• [Instruções da tarefa] Reproduza todas as entradas abaixo linha por linha, sem alterar nenhum caractere.

• [Material do exercício]
■ ■ ■ ■ ■ ■ ■

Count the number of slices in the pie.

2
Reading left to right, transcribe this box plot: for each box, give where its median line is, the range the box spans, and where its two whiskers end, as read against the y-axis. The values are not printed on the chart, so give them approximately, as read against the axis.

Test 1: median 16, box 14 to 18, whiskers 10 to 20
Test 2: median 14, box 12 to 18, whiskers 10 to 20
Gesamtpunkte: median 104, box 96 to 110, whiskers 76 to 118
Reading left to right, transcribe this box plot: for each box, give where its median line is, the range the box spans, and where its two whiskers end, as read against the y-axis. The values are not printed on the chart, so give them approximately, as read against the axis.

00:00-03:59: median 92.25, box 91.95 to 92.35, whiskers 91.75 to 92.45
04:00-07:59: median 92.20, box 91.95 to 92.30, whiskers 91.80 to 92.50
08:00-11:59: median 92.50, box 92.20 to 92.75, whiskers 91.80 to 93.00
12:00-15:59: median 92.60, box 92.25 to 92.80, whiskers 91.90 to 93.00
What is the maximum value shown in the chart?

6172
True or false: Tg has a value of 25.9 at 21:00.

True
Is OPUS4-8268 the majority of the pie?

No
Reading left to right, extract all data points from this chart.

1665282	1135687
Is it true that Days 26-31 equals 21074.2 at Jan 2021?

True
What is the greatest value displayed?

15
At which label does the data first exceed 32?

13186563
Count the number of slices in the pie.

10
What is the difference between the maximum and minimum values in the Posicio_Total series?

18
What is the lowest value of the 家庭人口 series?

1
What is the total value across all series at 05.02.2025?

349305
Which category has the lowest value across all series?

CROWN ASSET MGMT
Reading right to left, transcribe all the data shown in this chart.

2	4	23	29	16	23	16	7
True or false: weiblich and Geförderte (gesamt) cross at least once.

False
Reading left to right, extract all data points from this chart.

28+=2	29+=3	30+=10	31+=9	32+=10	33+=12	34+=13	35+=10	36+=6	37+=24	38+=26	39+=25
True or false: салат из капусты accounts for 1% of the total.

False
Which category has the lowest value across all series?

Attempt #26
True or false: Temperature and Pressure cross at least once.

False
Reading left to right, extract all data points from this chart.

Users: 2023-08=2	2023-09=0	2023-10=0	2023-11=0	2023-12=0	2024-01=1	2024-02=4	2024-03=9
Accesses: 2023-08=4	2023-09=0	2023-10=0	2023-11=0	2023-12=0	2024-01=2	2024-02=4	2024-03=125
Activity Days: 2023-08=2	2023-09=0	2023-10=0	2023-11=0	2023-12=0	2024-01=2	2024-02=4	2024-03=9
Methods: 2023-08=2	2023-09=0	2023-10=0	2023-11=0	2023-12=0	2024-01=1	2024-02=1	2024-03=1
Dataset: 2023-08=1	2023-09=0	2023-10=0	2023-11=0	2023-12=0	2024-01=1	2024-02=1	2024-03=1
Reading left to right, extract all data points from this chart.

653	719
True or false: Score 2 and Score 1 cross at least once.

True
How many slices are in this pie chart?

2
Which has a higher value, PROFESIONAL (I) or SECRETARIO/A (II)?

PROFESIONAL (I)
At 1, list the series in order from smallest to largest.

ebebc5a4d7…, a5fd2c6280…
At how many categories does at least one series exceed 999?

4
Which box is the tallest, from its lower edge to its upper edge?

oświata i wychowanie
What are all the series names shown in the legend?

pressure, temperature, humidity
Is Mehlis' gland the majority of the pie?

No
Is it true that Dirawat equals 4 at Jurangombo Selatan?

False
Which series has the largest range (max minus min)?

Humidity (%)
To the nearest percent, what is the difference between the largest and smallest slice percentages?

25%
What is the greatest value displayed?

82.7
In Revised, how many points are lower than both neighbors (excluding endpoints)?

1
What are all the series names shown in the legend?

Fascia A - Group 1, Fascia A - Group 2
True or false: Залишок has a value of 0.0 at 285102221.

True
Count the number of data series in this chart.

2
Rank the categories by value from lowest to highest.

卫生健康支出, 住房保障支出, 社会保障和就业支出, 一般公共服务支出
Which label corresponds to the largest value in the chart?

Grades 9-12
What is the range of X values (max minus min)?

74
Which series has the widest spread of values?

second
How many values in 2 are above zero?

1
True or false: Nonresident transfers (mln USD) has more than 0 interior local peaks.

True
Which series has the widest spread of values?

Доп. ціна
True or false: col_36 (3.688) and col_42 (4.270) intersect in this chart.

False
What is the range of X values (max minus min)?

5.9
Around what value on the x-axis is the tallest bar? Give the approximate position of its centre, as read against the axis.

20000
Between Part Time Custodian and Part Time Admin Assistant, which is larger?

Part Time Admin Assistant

■ ■ ■ ■ ■ ■ ■

• [Resposta da tarefa]
Count the number of slices in the pie.

2
Reading left to right, transcribe this box plot: for each box, give where its median line is, the range the box spans, and where its two whiskers end, as read against the y-axis. The values are not printed on the chart, so give them approximately, as read against the axis.

Test 1: median 16, box 14 to 18, whiskers 10 to 20
Test 2: median 14, box 12 to 18, whiskers 10 to 20
Gesamtpunkte: median 104, box 96 to 110, whiskers 76 to 118
Reading left to right, transcribe this box plot: for each box, give where its median line is, the range the box spans, and where its two whiskers end, as read against the y-axis. The values are not printed on the chart, so give them approximately, as read against the axis.

00:00-03:59: median 92.25, box 91.95 to 92.35, whiskers 91.75 to 92.45
04:00-07:59: median 92.20, box 91.95 to 92.30, whiskers 91.80 to 92.50
08:00-11:59: median 92.50, box 92.20 to 92.75, whiskers 91.80 to 93.00
12:00-15:59: median 92.60, box 92.25 to 92.80, whiskers 91.90 to 93.00
What is the maximum value shown in the chart?

6172
True or false: Tg has a value of 25.9 at 21:00.

True
Is OPUS4-8268 the majority of the pie?

No
Reading left to right, extract all data points from this chart.

1665282	1135687
Is it true that Days 26-31 equals 21074.2 at Jan 2021?

True
What is the greatest value displayed?

15
At which label does the data first exceed 32?

13186563
Count the number of slices in the pie.

10
What is the difference between the maximum and minimum values in the Posicio_Total series?

18
What is the lowest value of the 家庭人口 series?

1
What is the total value across all series at 05.02.2025?

349305
Which category has the lowest value across all series?

CROWN ASSET MGMT
Reading right to left, transcribe all the data shown in this chart.

2	4	23	29	16	23	16	7
True or false: weiblich and Geförderte (gesamt) cross at least once.

False
Reading left to right, extract all data points from this chart.

28+=2	29+=3	30+=10	31+=9	32+=10	33+=12	34+=13	35+=10	36+=6	37+=24	38+=26	39+=25
True or false: салат из капусты accounts for 1% of the total.

False
Which category has the lowest value across all series?

Attempt #26
True or false: Temperature and Pressure cross at least once.

False
Reading left to right, extract all data points from this chart.

Users: 2023-08=2	2023-09=0	2023-10=0	2023-11=0	2023-12=0	2024-01=1	2024-02=4	2024-03=9
Accesses: 2023-08=4	2023-09=0	2023-10=0	2023-11=0	2023-12=0	2024-01=2	2024-02=4	2024-03=125
Activity Days: 2023-08=2	2023-09=0	2023-10=0	2023-11=0	2023-12=0	2024-01=2	2024-02=4	2024-03=9
Methods: 2023-08=2	2023-09=0	2023-10=0	2023-11=0	2023-12=0	2024-01=1	2024-02=1	2024-03=1
Dataset: 2023-08=1	2023-09=0	2023-10=0	2023-11=0	2023-12=0	2024-01=1	2024-02=1	2024-03=1
Reading left to right, extract all data points from this chart.

653	719
True or false: Score 2 and Score 1 cross at least once.

True
How many slices are in this pie chart?

2
Which has a higher value, PROFESIONAL (I) or SECRETARIO/A (II)?

PROFESIONAL (I)
At 1, list the series in order from smallest to largest.

ebebc5a4d7…, a5fd2c6280…
At how many categories does at least one series exceed 999?

4
Which box is the tallest, from its lower edge to its upper edge?

oświata i wychowanie
What are all the series names shown in the legend?

pressure, temperature, humidity
Is Mehlis' gland the majority of the pie?

No
Is it true that Dirawat equals 4 at Jurangombo Selatan?

False
Which series has the largest range (max minus min)?

Humidity (%)
To the nearest percent, what is the difference between the largest and smallest slice percentages?

25%
What is the greatest value displayed?

82.7
In Revised, how many points are lower than both neighbors (excluding endpoints)?

1
What are all the series names shown in the legend?

Fascia A - Group 1, Fascia A - Group 2
True or false: Залишок has a value of 0.0 at 285102221.

True
Count the number of data series in this chart.

2
Rank the categories by value from lowest to highest.

卫生健康支出, 住房保障支出, 社会保障和就业支出, 一般公共服务支出
Which label corresponds to the largest value in the chart?

Grades 9-12
What is the range of X values (max minus min)?

74
Which series has the widest spread of values?

second
How many values in 2 are above zero?

1
True or false: Nonresident transfers (mln USD) has more than 0 interior local peaks.

True
Which series has the widest spread of values?

Доп. ціна
True or false: col_36 (3.688) and col_42 (4.270) intersect in this chart.

False
What is the range of X values (max minus min)?

5.9
Around what value on the x-axis is the tallest bar? Give the approximate position of its centre, as read against the axis.

20000
Between Part Time Custodian and Part Time Admin Assistant, which is larger?

Part Time Admin Assistant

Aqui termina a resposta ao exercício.